The 80-20 rule, a.k.a. the Pareto principle, states that roughly 80% of the effects come from 20% of the causes. For example, in business, 20% of customers equal 80% of sales, or you could say 80% of the profit comes from 20% of customers.
I analysed my past transactions from different angles. My winning trades account for 57% of the total trades while losing trades stand at 43%. This is a bit surprise to me, because I always thought I lost more. It is now clear to me, that I magnify my losses and minify my victories, such that I self-blaming when losing, and feel nothing but want to earn more when winning -- an unconscious action (I can talk about this ceaselessly, but this is not the main point of this article).

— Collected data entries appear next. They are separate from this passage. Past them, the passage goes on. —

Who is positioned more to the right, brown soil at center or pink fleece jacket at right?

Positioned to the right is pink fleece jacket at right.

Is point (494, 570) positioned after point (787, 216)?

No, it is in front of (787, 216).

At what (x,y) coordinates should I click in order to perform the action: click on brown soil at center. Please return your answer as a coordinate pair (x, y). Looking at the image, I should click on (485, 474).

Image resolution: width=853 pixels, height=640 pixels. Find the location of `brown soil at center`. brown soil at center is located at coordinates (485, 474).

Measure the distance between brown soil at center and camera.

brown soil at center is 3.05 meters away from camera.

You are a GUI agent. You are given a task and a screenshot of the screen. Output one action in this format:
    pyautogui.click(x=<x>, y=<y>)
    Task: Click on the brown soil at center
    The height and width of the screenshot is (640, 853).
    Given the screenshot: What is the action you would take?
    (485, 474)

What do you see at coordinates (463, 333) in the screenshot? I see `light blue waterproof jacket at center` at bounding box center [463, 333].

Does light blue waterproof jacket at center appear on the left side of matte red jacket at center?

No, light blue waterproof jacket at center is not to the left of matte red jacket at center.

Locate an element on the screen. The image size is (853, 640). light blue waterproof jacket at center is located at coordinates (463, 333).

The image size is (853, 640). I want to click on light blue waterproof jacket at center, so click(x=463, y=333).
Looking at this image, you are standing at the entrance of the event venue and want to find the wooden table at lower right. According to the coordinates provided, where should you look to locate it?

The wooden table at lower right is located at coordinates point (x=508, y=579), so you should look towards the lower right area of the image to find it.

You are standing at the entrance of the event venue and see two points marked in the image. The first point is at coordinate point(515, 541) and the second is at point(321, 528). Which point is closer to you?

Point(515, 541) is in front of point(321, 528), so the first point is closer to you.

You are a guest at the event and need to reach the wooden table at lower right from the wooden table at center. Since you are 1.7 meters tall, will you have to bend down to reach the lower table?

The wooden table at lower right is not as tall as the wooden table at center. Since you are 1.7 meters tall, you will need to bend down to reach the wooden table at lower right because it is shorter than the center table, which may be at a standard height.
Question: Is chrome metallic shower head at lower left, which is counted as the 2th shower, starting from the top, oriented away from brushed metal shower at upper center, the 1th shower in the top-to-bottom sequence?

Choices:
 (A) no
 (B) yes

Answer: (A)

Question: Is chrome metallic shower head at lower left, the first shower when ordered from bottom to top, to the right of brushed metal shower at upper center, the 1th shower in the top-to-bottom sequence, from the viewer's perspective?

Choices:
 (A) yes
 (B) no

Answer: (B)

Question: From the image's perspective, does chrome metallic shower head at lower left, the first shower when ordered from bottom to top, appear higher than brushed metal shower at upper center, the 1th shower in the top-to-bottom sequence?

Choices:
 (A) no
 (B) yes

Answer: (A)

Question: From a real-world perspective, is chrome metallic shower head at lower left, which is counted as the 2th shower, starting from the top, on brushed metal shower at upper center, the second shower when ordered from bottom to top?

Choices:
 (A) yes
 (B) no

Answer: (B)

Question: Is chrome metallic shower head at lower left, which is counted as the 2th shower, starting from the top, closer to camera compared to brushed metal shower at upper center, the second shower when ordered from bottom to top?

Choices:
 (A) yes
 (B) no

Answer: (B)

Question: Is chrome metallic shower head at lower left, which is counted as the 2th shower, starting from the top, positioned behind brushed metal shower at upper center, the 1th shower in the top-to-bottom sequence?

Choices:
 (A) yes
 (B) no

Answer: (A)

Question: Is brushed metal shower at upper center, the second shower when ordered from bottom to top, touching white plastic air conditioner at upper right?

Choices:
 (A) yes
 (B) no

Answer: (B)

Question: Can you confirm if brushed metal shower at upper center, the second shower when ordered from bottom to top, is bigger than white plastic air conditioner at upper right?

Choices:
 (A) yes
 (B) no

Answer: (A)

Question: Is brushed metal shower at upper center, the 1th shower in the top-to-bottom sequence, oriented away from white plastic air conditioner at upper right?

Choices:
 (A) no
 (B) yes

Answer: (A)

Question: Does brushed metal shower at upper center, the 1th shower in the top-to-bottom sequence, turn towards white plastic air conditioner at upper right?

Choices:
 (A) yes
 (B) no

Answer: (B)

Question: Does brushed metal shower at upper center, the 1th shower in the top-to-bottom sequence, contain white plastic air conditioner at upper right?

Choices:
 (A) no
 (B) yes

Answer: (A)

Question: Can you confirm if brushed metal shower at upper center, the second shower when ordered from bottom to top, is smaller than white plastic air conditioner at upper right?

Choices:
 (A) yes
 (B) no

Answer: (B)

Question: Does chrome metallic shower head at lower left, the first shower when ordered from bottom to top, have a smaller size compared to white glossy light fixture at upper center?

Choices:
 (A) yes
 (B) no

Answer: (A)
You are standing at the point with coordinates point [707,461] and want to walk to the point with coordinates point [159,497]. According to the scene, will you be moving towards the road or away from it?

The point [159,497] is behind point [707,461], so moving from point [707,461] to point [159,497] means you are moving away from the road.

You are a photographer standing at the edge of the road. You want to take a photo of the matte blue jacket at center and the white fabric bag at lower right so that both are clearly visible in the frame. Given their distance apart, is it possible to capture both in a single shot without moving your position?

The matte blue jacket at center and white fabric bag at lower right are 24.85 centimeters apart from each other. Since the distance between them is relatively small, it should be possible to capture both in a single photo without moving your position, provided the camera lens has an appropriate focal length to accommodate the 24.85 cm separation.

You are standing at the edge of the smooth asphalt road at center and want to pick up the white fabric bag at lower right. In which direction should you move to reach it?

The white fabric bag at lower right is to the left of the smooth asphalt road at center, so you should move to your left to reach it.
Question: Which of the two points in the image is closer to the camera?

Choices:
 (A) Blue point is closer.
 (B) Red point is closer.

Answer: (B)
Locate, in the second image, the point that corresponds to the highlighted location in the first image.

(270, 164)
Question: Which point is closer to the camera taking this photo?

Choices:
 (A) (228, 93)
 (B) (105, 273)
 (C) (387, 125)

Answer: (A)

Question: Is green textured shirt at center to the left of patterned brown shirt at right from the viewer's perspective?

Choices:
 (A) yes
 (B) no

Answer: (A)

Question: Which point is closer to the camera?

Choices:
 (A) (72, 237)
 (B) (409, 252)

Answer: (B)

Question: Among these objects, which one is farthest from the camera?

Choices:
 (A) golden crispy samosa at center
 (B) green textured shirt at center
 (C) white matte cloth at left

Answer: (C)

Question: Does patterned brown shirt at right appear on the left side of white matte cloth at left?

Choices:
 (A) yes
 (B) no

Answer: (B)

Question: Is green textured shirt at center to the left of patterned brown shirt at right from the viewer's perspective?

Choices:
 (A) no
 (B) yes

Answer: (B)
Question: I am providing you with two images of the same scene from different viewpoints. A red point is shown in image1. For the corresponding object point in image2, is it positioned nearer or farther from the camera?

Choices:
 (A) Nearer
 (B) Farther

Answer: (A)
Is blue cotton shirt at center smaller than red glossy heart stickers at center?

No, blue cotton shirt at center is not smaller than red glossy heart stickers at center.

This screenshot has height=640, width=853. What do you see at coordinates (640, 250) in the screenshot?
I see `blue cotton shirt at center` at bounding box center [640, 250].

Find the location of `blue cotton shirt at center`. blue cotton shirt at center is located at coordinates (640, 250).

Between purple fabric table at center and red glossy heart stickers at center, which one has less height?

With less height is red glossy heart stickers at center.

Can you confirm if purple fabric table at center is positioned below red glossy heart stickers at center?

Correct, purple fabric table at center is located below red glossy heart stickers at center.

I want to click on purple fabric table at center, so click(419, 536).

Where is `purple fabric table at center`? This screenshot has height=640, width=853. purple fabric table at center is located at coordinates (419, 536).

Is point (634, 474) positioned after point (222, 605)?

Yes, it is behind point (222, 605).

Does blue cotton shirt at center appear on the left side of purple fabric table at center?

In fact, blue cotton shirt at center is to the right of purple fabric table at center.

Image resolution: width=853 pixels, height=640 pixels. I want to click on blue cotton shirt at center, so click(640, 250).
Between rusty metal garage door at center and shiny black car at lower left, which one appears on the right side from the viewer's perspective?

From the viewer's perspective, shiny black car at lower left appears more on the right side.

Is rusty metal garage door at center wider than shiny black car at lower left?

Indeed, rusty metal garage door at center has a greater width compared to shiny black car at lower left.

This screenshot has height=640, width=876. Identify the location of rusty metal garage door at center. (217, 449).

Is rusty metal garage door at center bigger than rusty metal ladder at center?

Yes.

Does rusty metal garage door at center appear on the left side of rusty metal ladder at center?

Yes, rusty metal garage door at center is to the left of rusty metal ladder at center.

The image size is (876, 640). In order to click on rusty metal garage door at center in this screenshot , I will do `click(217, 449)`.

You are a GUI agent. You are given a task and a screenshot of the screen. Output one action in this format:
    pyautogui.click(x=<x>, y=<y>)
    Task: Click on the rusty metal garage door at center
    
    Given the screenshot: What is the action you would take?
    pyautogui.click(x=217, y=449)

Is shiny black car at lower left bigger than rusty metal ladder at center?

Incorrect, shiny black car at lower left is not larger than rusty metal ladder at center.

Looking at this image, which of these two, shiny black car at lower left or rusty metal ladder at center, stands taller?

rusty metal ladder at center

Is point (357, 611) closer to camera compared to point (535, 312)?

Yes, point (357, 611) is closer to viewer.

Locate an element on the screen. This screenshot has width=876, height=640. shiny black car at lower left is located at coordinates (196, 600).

Another thing I found startling is that 80% of the amount won comes from only 20% of the winning trades. Similarly, 80% of the amount lost comes from 20% of the losing trades. To make things clear, let say I profited RM 100K in 20 winning trades. Then, the 80K profit (80% of 100K) comes from only 4 winning trades (20% of the total winning trade). The rest 20K comes from 16 winning trades. The same applies to the losing trades.
What a surprise.. Really?
The big question is: SO WHAT?
On the winning trades, focusing on the potential top 20% will boost the profit significantly. If the company is doing good, then just let the profit runs. On the other hand, limiting the losing trades, i.e., cut lose when necessary will prevent further losses. This will ensure that the losing trade will not belong to the top 20% that contributes to the significant loss. However, cut loss is something people don't like to do. I think the main reason is that cut loss means admitting our own mistake, and people always find it hard to admit their own mistakes (another unconscious action). But my past transactions have come down to this startling 80-20 rule. Thus, in the future, I will keep in mind of this.
You are welcome to do your own analysis to find out if your past transactions follow this amazing rule.